NIH3T3 cells with reduced Atg5 have increased CMA. Knocking down Atg5 significantly reduced LC3-I to LC3-II conversion (A and B), but did not significantly change LAMP2A levels (A and C), n = 6. NIH3T3 cells were treated with a negative control (NC) or Atg5 siRNA before being treated with DMSO, buparlisib (D and E), or pictilisib (F and G). For D–G, data were pooled from at least three independent experiments. Knocking down Atg5 was sufficient to strongly induce the formation of Dendra2 CMA reporter puncta, and this did not have a significant additive effect with buparlisib treatment (D and E) or with pictilisib treatment (F and G).
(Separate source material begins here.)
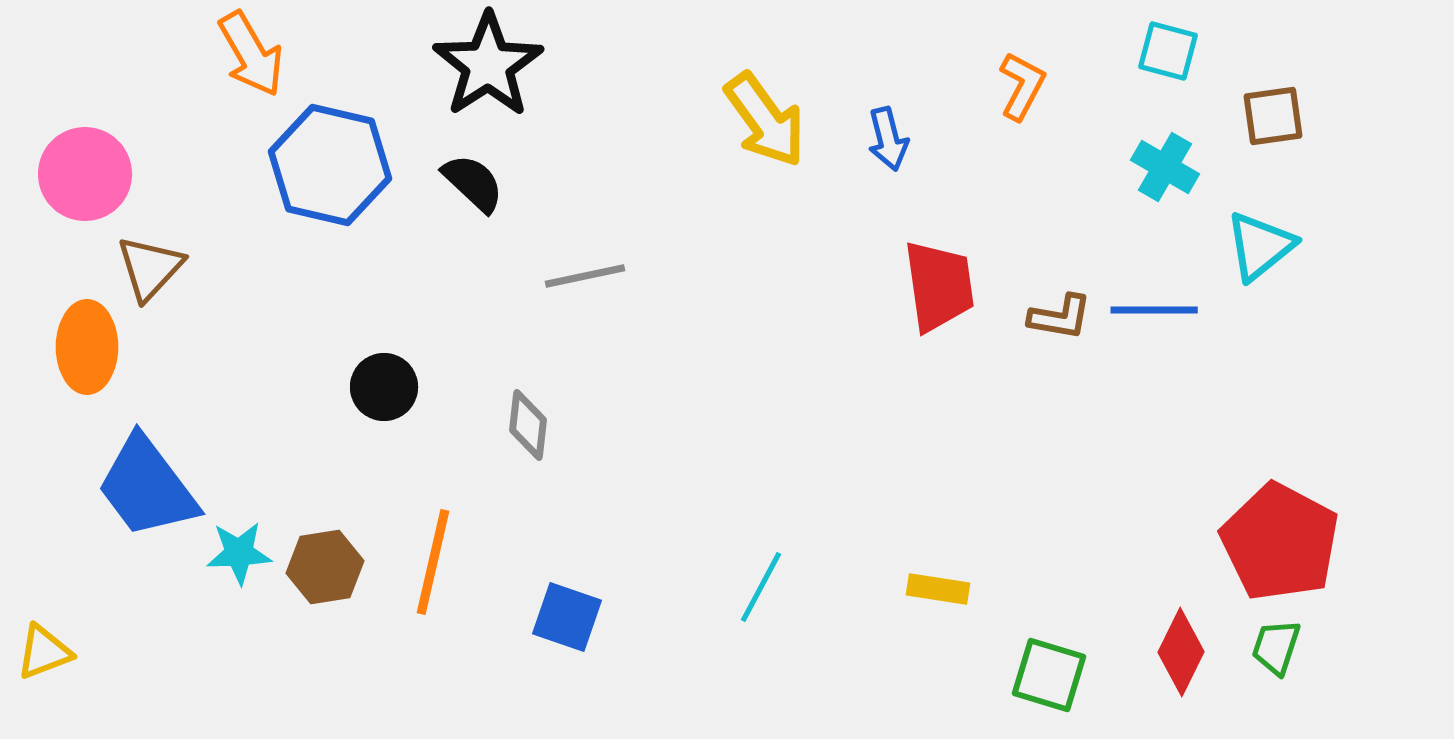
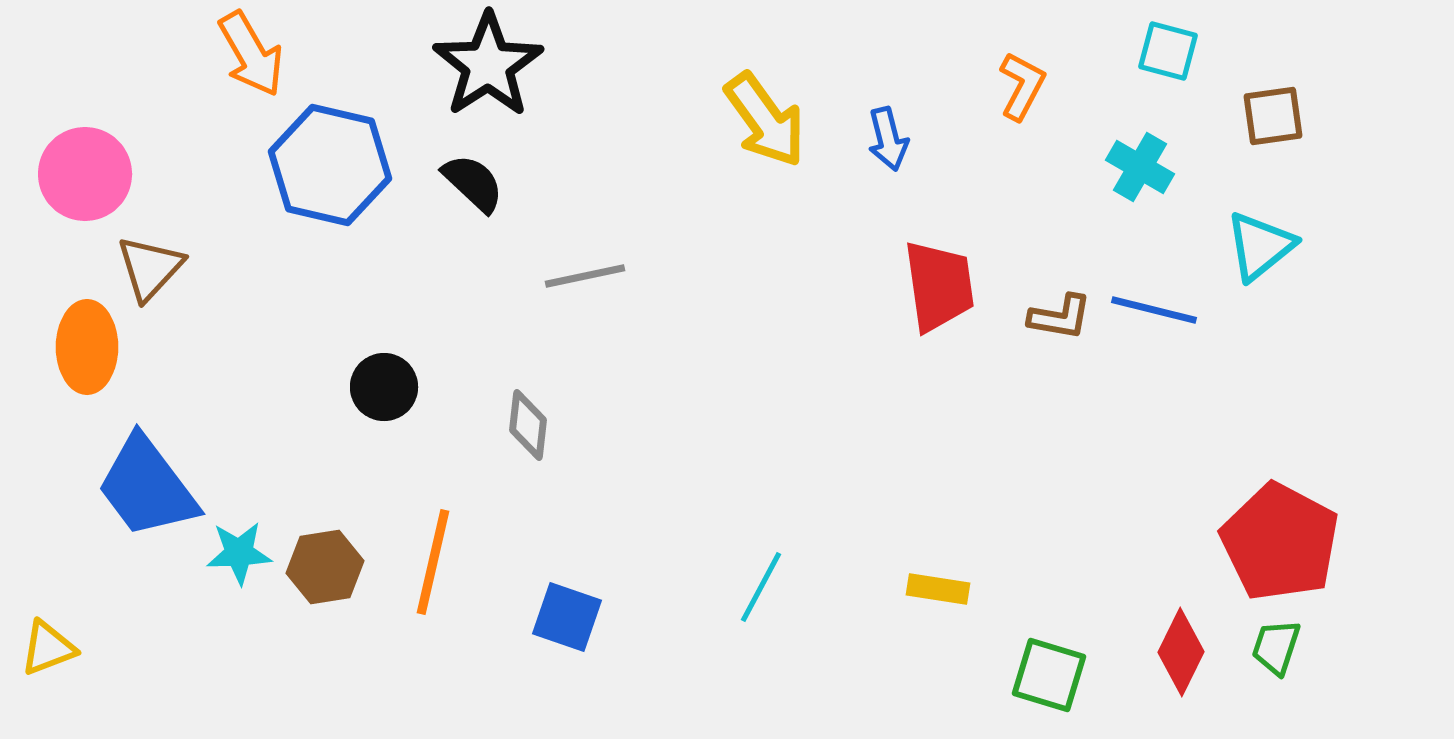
cyan cross: moved 25 px left
blue line: rotated 14 degrees clockwise
yellow triangle: moved 4 px right, 4 px up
In E, NC-DMSO = 45 cells, NC-Bup = 34 cells, Atg5-DMSO = 50 cells, and Atg5-Bup = 49 cells. In G, NC-DMSO = 43 cells, NC-Pic = 35 cells, Atg5-DMSO = 50 cells, and Atg5-Pic = 34 cells. Knocking down Atg5 caused changes to Akt phosphorylation (H–J) and a significant reduction in GFAP phosphorylation (H and K). For all experiments, cells were maintained in complete growth medium with 10% serum. P values above brackets are derived from unpaired t tests. For F and G, the siRNA P value to the right of each graph is derived by two-way ANOVA. Error bars are SEM. Scale bars are 20 µm. ACTB, β-Actin; Bup, buparlisib; exp., exposure; Pic, pictilisib.